Needham war einer der wenigen Löwen, an denen sich die über 2000 Zuschauer erfreuen konnten. Seine 20 Punkte in Halbzeit zwei (23 insgesamt) waren das Fundament für die – am Ende brotlose – Aufholjagd. Im dritten Viertel erzielten er und Shooting Guard Keaton Grant 18 von 20 Braunschweiger Punkten. „Wenn wir darauf angewiesen sind, dass individuell etwas passiert, dann gibt es zwei Spieler, die das können: Derek und Keaton. Aber das kann nicht die Lösung sein“, sagte Korner, der das Ende der Partie nicht auf der Bank erlebte. Nach 33 Minuten wurde der aufgebrachte Österreicher mit zwei Technischen Fouls auf die Tribüne verbannt.

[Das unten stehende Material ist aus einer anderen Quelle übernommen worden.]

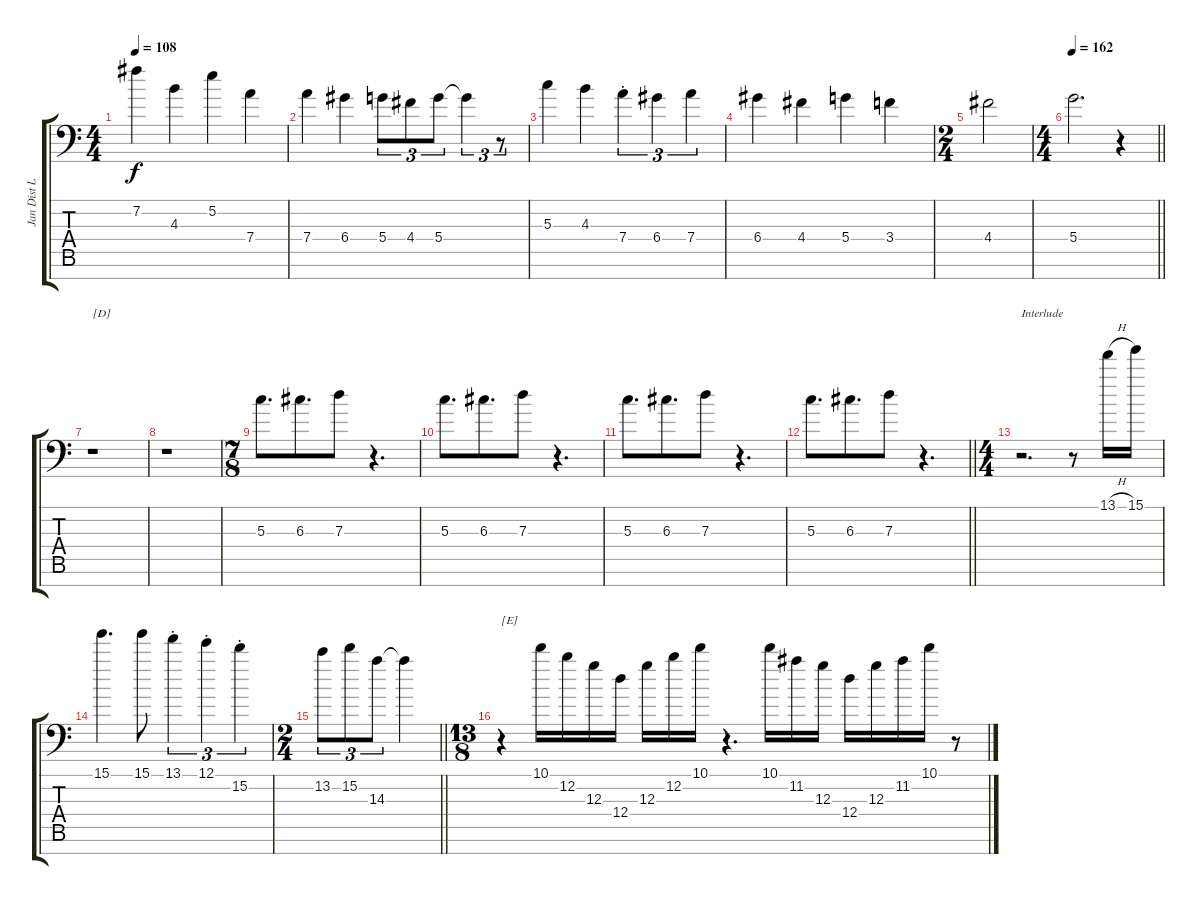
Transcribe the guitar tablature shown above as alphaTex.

\track ("Jan Dist Lead" "Jan Dist L") {instrument overdrivenguitar}
\staff {score tabs}
\tuning (E4 B3 G3 D3 A2 E2 C-1) {hide}
\ts (4 4)
\tempo 108
\clef f4
\ks c
7.2.4{dy f} 4.3.4 5.2.4 7.4.4 |
7.4.4 6.4.4 5.4.8{tu (3 2)} 4.4.8{tu (3 2)} 5.4.8{tu (3 2)} 5.4{t}.4{tu (3 2)} r.8{tu (3 2)} |
5.3.4 4.3.4 7.4{st}.4{tu (3 2)} 6.4.4{tu (3 2)} 7.4.4{tu (3 2)} |
6.4.4 4.4.4 5.4.4 3.4.4 |
\ts (2 4)
4.4.2 |
\ts (4 4)
\tempo 162
\barLineRight lightlight
5.4.2{d} r.4 |
r.1{txt "[D]"} |
r.1 |
\ts (7 8)
5.3.8{d} 6.3.8{d} 7.3.8 r.4{d} |
5.3.8{d} 6.3.8{d} 7.3.8 r.4{d} |
5.3.8{d} 6.3.8{d} 7.3.8 r.4{d} |
\barLineRight lightlight
5.3.8{d} 6.3.8{d} 7.3.8 r.4{d} |
\ts (4 4)
r.2{d txt "Interlude"} r.8 13.1{h}.16 15.1.16 |
15.1.4{d} 15.1.8 13.1{st}.4{tu (3 2)} 12.1{st}.4{tu (3 2)} 15.2{st}.4{tu (3 2)} |
\ts (2 4)
\barLineRight lightlight
13.2.8{tu (3 2)} 15.2.8{tu (3 2)} 14.3.8{tu (3 2)} 14.3{t}.4 |
\ts (13 8)
r.4{txt "[E]"} 10.1.16 12.2.16 12.3.16 12.4.16 12.3.16 12.2.16 10.1.16 r.4{d} 10.1.16 11.2.16 12.3.16 12.4.16 12.3.16 11.2.16 10.1.16 r.8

Harmlos präsentierten sich die Löwen besonders unter dem Korb. Center Kenny Frease zeigte ein paar gute Ansätze, traf aber nur drei seiner zwölf Versuche aus der Nahdistanz. Einen rabenschwarzen Tag erwischte Amin Stevens, der nur ein Pünktchen erzielte, bevor er früh im letzten Viertel mit dem fünften Foul disqualifiziert wurde. „In der gesamten Vorbereitung hatte ich wahrscheinlich nicht so viele Fouls wie heute“, befand Stevens hinterher. Der US-Power-Forward, den Korner aus Wien an die Oker geholt hat, ließ sich von Defensivspezialist Chris Otule den Schneid abkaufen, wurde mehrfach geblockt. „Ich muss mich noch daran gewöhnen, dass ich jetzt gegen größere Gegenspieler antrete“, räumte Stevens ein. „Amin war in den meisten Partien unser Topscorer“, betonte Korner, dass der Neuzugang es eigentlich besser könne. Den Beweis seines Könnens schuldig blieb am Sonntag auch College-Neuzugang Josh Gasser, der ohne Zähler blieb.

Auf das Team von Coach Korner wartet vor dem Saisonauftakt gegen Meister Bamberg (4. Oktober) also noch viel Arbeit. „Wir müssen den Ball mehr bewegen“, fordert der 41-Jährige, der auf eine große Ausgeglichenheit im Kader setzt. Davon waren seine Löwen gegen den MBC noch weit entfernt: Nur zwei Spieler erzielten mehr als sieben Punkte.